欢迎回来。你先前学习了把一条推特编码为一个V维的向量。你现在将学习把一条推特或特定的表征编码成一个3维的向量。这样的话,你的逻辑回归分类器的速度会快得多,因为你不需要学习V个特征,而只需要学习3个特征。让我们看看如何做到这一点。
You just saw that the frequency of a word in a class is simply the number of times that the word appears on the set of tweets belonging to that class and that this table is basically a dictionary mapping from word class pairs, to frequencies, or it just tells us how many times each word showed up in its corresponding class.
你只看到一个单词在这个类中的频率仅仅是这个词出现在一组推特属于那个类时的次数,这个表基本上是一个从单词类对到频率的字典,或者它只是告诉我们每个单词在对应的类中出现了多少次。
Now that you’ve built your frequencies dictionary, you can use it to extract useful features for sentiment analysis. What does a feature look like? Let’s look at the arbitrary tweet m. The first feature would be a bias unit equal to 1. The second is the sum of the positive frequencies for every unique word on tweet m. The third is the sum of negative frequencies for every unique word on the tweet. So to extract the features for this representation, you’d only have to sum frequencies of words.
现在已经构建了频率词字典,可以使用它抽取用于情感分析的有用特征。特征是怎么样的呢?我们来看任意的推特m。第一个特征是bias(偏差),单位等于1。第二个是在推文m上每一个唯一单词的正频率之和。第三个是在推文m上每一个卫衣单词的负频率之和。所以为了抽取这个表示的特征,你只需要对单词的频率求和。
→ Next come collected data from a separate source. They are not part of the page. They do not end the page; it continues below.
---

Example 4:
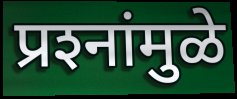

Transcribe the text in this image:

प्रश्‍नांमुळे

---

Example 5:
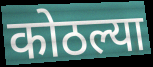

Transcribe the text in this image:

कोठल्याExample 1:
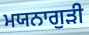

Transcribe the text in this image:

ਮਯਨਾਗੁੜੀ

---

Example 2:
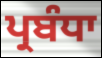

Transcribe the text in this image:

ਪ੍ਰਬੰਧਾ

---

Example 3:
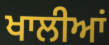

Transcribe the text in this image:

ਖਾਲੀਆਂ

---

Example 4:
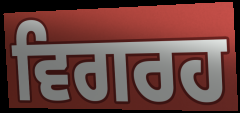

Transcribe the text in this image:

ਵਿਗਰਹ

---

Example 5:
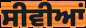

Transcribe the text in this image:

ਸੀਵੀਆਂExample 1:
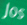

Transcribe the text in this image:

Jos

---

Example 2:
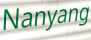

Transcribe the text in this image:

Nanyang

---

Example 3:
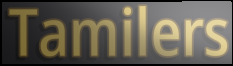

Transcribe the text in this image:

Tamilers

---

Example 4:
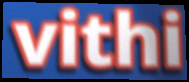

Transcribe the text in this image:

vithi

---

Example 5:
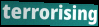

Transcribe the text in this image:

terrorising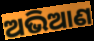
ଅଭିଆଣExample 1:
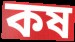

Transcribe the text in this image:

কষ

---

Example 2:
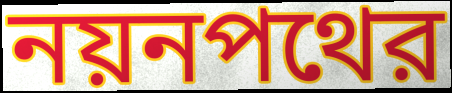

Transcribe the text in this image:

নয়নপথের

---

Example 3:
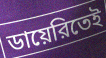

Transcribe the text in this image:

ডায়েরিতেই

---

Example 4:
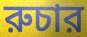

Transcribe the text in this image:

রুচার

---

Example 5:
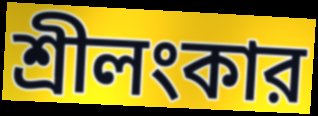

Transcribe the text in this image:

শ্রীলংকার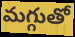
మగ్గుతోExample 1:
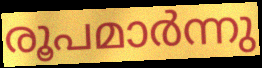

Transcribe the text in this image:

രൂപമാർന്നു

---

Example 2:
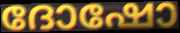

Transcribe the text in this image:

ദോഷോ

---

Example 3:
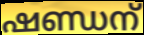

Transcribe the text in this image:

ഷണ്ഡന്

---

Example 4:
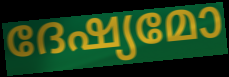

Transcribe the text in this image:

ദേഷ്യമോ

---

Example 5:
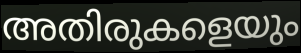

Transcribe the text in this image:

അതിരുകളെയുംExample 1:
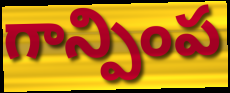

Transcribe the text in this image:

గాన్పింప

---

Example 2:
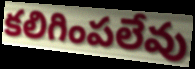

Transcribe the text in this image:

కలిగింపలేవు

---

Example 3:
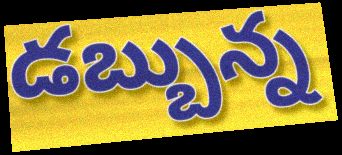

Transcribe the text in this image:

డబ్బున్న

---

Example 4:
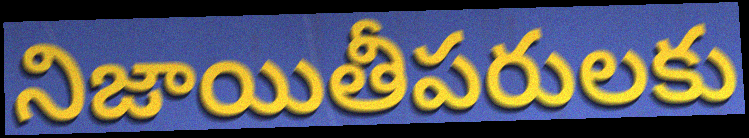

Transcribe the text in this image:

నిజాయితీపరులకు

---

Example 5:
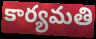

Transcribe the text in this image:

కార్యమతి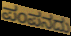
ಪಂಪನದು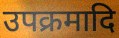
उपक्रमादि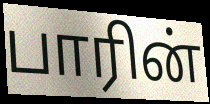
பாரின்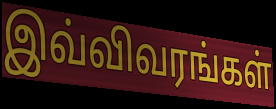
இவ்விவரங்கள்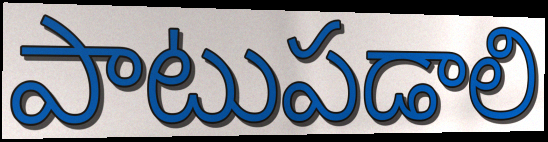
పాటుపడాలిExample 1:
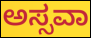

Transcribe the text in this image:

ಅಸ್ಸವಾ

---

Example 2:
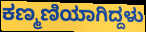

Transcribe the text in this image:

ಕಣ್ಮಣಿಯಾಗಿದ್ದಳು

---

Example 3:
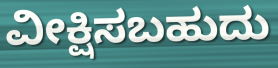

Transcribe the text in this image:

ವೀಕ್ಷಿಸಬಹುದು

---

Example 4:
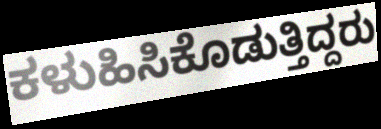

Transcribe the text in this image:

ಕಳುಹಿಸಿಕೊಡುತ್ತಿದ್ದರು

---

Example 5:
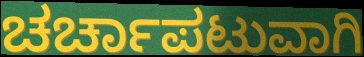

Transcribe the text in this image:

ಚರ್ಚಾಪಟುವಾಗಿ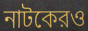
নাটকেরও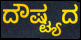
ದೌಷ್ಟ್ಯದ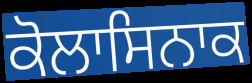
ਕੋਲਾਸਿਨਾਕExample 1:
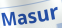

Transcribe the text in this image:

Masur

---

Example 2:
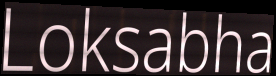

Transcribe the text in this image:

Loksabha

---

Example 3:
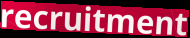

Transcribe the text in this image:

recruitment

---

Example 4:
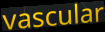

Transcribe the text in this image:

vascular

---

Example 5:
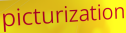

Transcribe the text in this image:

picturization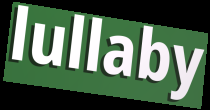
lullabyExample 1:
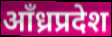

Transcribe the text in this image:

आँध्रप्रदेश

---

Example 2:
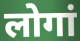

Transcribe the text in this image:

लोगां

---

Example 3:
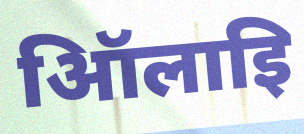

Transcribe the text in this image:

ऑिलाइि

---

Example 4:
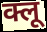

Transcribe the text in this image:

क्लू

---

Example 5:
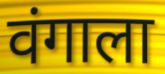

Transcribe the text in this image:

वंगाला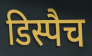
डिस्पैचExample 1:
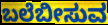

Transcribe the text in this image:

ಬಲೆಬೀಸುವ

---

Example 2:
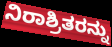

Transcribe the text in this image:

ನಿರಾಶ್ರಿತರನ್ನು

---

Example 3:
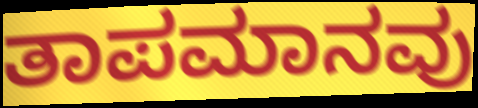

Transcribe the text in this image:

ತಾಪಮಾನವು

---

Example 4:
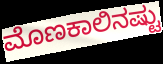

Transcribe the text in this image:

ಮೊಣಕಾಲಿನಷ್ಟು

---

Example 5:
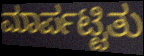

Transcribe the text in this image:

ಮಾರ್ಪಟ್ಟಿತುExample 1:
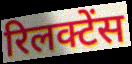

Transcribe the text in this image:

रिलक्टेंस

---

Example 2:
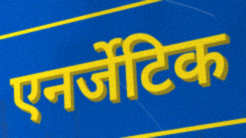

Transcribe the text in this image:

एनर्जेटिक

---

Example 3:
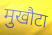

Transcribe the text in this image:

मुखौटा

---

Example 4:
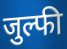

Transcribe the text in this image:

जुल्फी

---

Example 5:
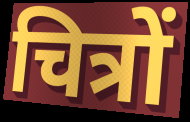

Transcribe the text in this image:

चित्रों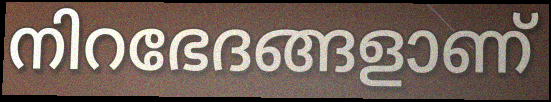
നിറഭേദങ്ങളാണ്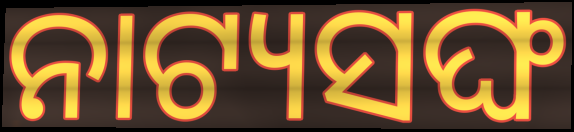
ନାଟ୍ୟସଙ୍ଘ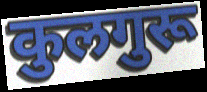
कुलगुरूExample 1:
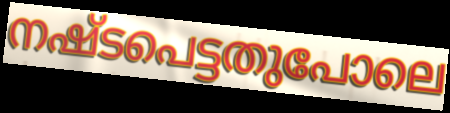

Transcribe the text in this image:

നഷ്ടപെട്ടതുപോലെ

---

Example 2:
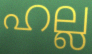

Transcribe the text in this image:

ഹല്ല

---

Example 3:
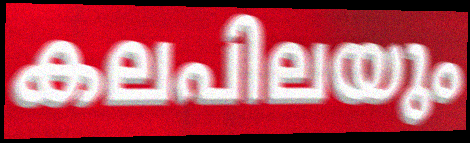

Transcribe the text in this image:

കലപിലയും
Easy. For instance, take the following tweets. Now let’s look at the frequencies for the positive class from the last lecture. The only words from the vocabulary that don’t appear on these tweets are “happy” and “because”. Now let’s take a look at the second feature from the representation that you saw on the last slide. To get this value, you need to sum the frequencies of the words from the vocabulary that appear on the tweet. At the end, you get a value equal to eight.
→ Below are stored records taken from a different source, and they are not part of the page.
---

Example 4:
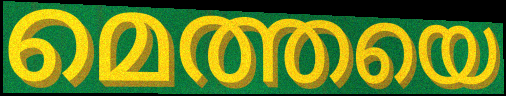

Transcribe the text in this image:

മെത്തയെ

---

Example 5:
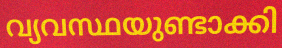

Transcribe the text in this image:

വ്യവസ്ഥയുണ്ടാക്കി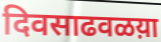
दिवसाढवळय़ा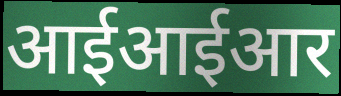
आईआईआरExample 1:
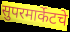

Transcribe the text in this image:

सुपरमार्केटचे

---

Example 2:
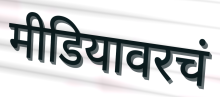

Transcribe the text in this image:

मीडियावरचं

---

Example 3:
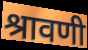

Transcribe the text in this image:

श्रावणी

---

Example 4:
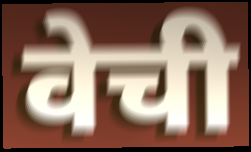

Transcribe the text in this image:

वेची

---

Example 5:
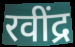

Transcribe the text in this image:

रवींद्र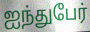
ஐந்துபேர்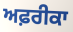
ਅਫ਼ਰੀਕਾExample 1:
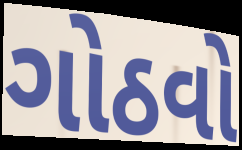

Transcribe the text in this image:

ગોઠવો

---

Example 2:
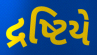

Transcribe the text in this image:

દ્રષ્ટિયે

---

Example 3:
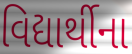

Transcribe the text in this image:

વિદ્યાર્થીના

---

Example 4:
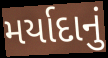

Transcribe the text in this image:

મર્યાદાનું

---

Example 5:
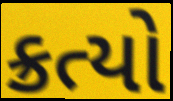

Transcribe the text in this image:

ક્રત્યોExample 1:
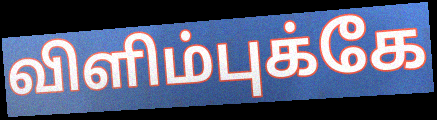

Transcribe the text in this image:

விளிம்புக்கே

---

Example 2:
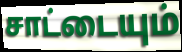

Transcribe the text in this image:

சாட்டையும்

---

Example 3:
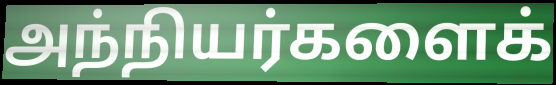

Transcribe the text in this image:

அந்நியர்களைக்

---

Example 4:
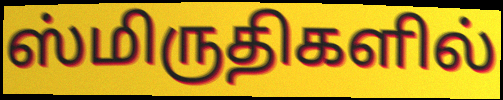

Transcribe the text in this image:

ஸ்மிருதிகளில்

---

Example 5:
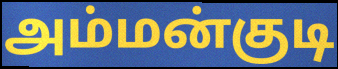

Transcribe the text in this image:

அம்மன்குடிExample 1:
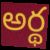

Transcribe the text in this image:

అర్థ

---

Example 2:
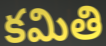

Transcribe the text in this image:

కమితి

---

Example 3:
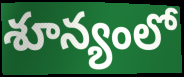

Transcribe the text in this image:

శూన్యంలో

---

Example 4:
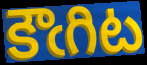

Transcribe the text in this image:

కౌఁగిట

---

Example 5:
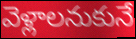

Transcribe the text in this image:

వెళ్లాలనుకునేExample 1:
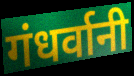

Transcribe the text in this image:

गंधर्वानी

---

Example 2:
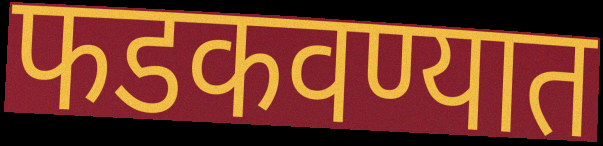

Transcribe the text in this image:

फडकवण्यात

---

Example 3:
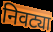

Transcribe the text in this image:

निवट्या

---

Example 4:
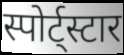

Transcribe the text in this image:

स्पोर्ट्स्टार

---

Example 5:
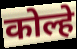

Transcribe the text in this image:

कोल्हे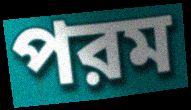
পরমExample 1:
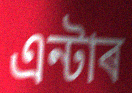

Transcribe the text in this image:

এন্টাৰ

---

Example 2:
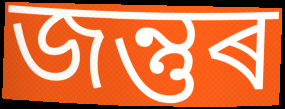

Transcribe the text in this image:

জন্তুৰ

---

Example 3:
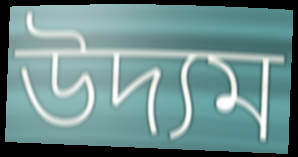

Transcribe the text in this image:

উদ্যম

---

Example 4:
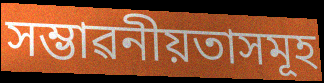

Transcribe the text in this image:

সম্ভাৱনীয়তাসমূহ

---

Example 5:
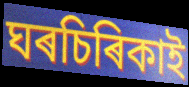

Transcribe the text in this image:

ঘৰচিৰিকাইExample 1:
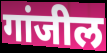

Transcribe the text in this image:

गांजील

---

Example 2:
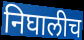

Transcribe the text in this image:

निघालीच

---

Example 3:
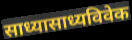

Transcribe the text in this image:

साध्यासाध्यविवेक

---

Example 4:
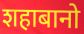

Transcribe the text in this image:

शहाबानो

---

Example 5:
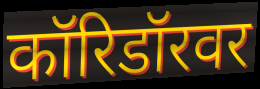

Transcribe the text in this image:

कॉरिडॉरवर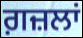
ਗ਼ਜ਼ਲਾਂ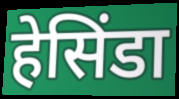
हेसिंडा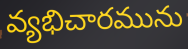
వ్యభిచారమును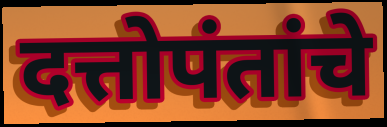
दत्तोपंतांचे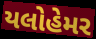
યલોહેમર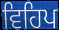
ਵਿਹਿਪ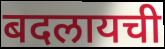
बदलायची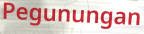
Pegunungan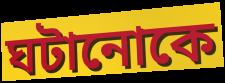
ঘটানোকেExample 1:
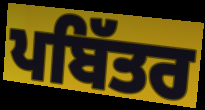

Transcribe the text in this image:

ਪਬਿੱਤਰ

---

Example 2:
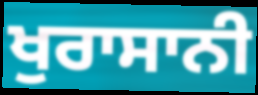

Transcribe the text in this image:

ਖੁਰਾਸਾਨੀ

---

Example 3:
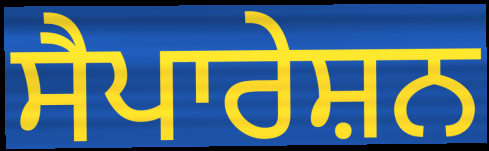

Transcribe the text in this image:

ਸੈਪਾਰੇਸ਼ਨ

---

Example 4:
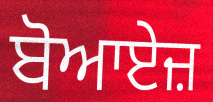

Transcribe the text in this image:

ਬੋਆਏਜ਼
简单的,例如,以下面的推特为例。让我们来看下上节课正频率的情况。词汇表中没有在这些推特中出现的单词是"happy"和"because"。现在让我们看看你们在上一张幻灯片上看到的第二个特征。为了获得这个值,你需要对出现在推特上的词汇表中单词的频率求和。最后,你得到值等于8。
Now let’s get the value of the third feature. It is the sum of negative frequencies of the words from the vocabulary that appear on the tweet. For this example, you should get 11 after summing up the underlined frequencies.
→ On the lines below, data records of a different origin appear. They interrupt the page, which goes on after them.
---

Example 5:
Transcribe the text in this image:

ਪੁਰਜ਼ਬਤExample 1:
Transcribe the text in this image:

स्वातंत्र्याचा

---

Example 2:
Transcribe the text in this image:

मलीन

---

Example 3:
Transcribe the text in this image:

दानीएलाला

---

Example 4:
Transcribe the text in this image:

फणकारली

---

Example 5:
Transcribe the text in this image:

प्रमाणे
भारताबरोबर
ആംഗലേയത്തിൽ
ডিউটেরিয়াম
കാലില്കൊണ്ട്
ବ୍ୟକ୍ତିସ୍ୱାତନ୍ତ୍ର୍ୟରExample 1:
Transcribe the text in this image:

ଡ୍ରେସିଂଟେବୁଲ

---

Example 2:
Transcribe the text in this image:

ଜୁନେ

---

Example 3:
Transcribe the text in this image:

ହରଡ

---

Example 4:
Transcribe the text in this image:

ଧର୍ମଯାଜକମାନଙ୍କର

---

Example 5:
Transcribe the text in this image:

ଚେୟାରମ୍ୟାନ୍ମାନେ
现在让我们得到第三个特征的值。它是出现在推特词汇表上的单词负频率的和。在这个例子中,把带下划线的频率加起来应该是11。
So far, this tweets, this representation would be equal to the vector 1, 8, 11.
到目前为止,这个推特,这个表示将等于向量[1, 8, 11]
You now know how to represent a tweet as a vector of dimension 3. In the next video you will learn to pre-process your tweets and as a result, you will use those pre-processed words as the words vocabulary.
你现在知道如何把一条推特表示为一个3维向量。在下个视频中你将会学习预处理你的推特,因此,你将会使用那些预处理好的单词作为词汇表。